# [Problem description]
When you reach the line containing "535 319 555" in the entries below, start writing out each line exactly, and stop after the line containing "364 285 547".

━━━ Exercise materials ━━━

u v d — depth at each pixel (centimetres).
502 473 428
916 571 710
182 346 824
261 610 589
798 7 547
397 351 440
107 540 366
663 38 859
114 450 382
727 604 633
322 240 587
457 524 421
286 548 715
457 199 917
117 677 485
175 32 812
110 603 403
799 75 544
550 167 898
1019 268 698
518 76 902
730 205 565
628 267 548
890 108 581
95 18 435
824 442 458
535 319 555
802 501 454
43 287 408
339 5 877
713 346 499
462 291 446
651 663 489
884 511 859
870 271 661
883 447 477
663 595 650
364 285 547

━━━
━━━ Exercise materials ━━━

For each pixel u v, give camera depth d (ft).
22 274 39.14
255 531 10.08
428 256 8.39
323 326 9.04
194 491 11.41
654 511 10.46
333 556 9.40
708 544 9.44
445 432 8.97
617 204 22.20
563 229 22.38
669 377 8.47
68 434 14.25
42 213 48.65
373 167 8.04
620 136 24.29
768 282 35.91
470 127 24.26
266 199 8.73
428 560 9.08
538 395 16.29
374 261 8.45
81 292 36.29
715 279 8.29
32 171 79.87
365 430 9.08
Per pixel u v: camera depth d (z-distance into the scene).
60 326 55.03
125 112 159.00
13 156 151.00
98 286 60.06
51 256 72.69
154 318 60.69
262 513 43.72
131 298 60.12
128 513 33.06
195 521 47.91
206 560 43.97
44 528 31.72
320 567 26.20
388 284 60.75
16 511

━━━

# [Expected answer]
535 319 555
802 501 454
43 287 408
339 5 877
713 346 499
462 291 446
651 663 489
884 511 859
870 271 661
883 447 477
663 595 650
364 285 547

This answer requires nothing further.